The muscle loss figure comes largely from a 2023 analysis by Iepsen et al. and commentary on DEXA scan data from multiple trials. Estimates of lean mass loss during GLP-1 therapy cluster between 25% and 39% of total weight lost, so the "40%" figure is in the right ballpark, but it varies significantly depending on whether patients also exercise and how much protein they consume. That context was missing from the video.
What did they get wrong (or right)?
They got the core concern right: GLP-1 drugs do reduce appetite in ways that can accelerate muscle loss if users are not resistance training and eating adequate protein. That is supported by the literature and is clinically relevant. Credit where it's due.
What they got wrong is the certainty of the numbers. The claim that regained weight is "95% fat" appears to originate from a small 2023 study and has been circulated heavily in fitness content, often without the caveat that it reflects a specific patient group, not a universal outcome. Presenting it as a definitive average for all GLP-1 users is misleading.
The statement that there are "no long term studies" is also outdated. The SELECT trial (Lincoff et al., 2023, NEJM) followed over 17,000 patients for a median of 33 months. Long-term data exists. It is incomplete on some questions, but the claim that it simply doesn't exist is inaccurate.

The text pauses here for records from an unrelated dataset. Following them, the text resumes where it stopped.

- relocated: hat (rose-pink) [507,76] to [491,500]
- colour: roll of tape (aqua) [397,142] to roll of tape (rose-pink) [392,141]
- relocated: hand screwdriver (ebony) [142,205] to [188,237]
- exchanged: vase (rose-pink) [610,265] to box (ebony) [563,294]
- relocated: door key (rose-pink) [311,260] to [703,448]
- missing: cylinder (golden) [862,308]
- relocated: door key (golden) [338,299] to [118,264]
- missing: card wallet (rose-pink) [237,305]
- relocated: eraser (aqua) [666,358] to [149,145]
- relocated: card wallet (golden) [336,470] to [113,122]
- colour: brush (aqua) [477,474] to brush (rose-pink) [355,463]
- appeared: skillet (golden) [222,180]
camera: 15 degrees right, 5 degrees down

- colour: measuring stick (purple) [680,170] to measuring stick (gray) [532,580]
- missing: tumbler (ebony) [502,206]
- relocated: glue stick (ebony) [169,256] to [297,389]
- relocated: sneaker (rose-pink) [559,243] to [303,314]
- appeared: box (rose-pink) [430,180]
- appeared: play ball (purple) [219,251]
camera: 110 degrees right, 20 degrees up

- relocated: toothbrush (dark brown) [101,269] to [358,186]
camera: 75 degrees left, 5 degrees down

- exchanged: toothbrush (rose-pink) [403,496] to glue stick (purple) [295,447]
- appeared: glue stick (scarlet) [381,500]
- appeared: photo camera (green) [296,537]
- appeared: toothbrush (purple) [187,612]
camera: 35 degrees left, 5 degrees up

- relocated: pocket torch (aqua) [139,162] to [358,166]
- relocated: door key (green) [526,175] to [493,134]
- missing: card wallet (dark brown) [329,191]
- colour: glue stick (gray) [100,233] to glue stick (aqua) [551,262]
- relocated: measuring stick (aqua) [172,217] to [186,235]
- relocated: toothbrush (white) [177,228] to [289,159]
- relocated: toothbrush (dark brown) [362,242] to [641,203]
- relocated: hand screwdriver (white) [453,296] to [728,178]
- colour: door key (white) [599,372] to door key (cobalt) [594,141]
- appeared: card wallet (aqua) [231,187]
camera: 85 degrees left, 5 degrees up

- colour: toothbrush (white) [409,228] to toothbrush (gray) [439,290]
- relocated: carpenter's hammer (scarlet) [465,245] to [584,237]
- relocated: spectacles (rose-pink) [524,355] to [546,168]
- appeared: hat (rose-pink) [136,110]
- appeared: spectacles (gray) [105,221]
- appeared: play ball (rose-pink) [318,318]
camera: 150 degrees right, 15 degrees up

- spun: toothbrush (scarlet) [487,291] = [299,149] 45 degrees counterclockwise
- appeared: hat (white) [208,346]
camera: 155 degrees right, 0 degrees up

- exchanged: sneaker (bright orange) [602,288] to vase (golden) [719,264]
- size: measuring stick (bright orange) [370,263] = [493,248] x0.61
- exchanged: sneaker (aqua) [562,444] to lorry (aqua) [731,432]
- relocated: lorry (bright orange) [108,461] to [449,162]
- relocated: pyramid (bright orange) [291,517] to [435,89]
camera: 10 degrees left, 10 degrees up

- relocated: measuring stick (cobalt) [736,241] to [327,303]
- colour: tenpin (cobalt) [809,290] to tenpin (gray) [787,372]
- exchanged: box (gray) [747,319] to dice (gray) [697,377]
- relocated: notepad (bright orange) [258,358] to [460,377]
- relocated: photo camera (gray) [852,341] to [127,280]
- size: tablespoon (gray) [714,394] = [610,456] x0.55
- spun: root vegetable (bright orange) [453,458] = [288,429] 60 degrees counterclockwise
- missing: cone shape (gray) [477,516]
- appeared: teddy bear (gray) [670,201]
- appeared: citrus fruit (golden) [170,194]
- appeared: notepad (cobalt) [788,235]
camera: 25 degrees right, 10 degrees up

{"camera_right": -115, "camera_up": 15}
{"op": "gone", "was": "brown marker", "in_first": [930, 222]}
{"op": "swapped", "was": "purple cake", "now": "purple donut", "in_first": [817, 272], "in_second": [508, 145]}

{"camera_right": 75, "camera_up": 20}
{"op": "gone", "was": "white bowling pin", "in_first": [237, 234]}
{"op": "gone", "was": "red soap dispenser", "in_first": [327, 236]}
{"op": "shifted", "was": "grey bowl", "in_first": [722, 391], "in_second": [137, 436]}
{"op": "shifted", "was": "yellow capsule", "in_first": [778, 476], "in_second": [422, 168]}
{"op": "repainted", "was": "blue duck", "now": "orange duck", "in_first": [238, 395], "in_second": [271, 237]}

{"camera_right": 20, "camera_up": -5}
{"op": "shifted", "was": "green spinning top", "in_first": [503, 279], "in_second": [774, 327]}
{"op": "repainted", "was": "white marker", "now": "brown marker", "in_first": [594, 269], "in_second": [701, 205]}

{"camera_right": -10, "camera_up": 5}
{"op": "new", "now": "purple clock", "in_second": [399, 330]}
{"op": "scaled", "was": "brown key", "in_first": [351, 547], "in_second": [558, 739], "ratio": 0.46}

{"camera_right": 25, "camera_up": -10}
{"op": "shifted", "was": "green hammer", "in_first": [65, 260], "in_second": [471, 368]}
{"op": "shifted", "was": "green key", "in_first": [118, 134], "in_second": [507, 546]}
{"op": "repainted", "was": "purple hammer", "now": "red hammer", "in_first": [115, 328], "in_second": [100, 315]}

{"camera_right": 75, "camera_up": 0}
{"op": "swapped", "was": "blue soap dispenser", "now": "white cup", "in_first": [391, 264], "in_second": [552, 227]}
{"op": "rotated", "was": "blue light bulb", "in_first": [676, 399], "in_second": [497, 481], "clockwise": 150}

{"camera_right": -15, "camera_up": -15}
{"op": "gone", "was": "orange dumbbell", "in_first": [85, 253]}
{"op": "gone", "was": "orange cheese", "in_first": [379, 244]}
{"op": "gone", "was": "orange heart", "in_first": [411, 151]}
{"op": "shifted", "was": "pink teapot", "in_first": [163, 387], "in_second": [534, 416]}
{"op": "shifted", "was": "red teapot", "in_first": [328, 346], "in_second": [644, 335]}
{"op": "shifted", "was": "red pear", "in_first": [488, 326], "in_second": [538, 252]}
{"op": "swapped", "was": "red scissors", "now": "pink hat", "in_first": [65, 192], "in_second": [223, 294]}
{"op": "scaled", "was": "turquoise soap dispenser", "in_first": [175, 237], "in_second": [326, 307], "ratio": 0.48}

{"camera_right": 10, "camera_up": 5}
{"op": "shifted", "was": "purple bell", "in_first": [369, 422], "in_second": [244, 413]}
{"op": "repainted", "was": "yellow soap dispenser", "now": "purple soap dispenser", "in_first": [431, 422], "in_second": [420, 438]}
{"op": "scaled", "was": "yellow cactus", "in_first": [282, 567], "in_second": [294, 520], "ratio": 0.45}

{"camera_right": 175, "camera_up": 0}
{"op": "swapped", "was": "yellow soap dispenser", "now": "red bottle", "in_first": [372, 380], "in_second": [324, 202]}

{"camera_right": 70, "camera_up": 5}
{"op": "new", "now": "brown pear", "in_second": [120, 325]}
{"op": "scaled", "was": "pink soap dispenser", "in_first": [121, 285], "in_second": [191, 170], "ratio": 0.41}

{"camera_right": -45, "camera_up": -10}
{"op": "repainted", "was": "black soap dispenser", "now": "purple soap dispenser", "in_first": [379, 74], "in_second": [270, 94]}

- Muscle loss during GLP-1 use: real concern, figures are approximate not exact
- Weight regain after stopping: documented, but timeline and composition details were overstated
- "95% fat" regain: drawn from limited data, presented as universal fact
- "No long term studies": inaccurate as of 2023-2024
- Protein and resistance training advice: genuinely correct and supported by evidence
What should you actually know?
If you are using or considering a GLP-1 medication, the creator's core behavioral advice is legitimate: resistance training and adequate protein intake meaningfully reduce the proportion of weight lost that comes from lean mass. That is well-supported. The problem is that alarmist figures, even directionally correct ones, can push people to stop medications that may be appropriate for their situation without talking to a clinician first.
A 2022 paper by Cava et al. in Obesity Reviews found that combining resistance exercise with caloric restriction, including drug-induced restriction, substantially preserved lean mass compared to caloric restriction alone. The biological mechanism behind rebound weight gain is also documented: GLP-1 drugs alter appetite-regulating hormones, and those effects reverse when the drug stops. This is a pharmacological reality, not a moral failing of the patient.
The decision to start, continue, or stop a GLP-1 medication should happen in conversation with a licensed clinician who knows your full health picture, not based on a TikTok video's numerical claims, including this one. If the numbers in this video scared you, bring that conversation to your provider, not a fitness influencer's DMs.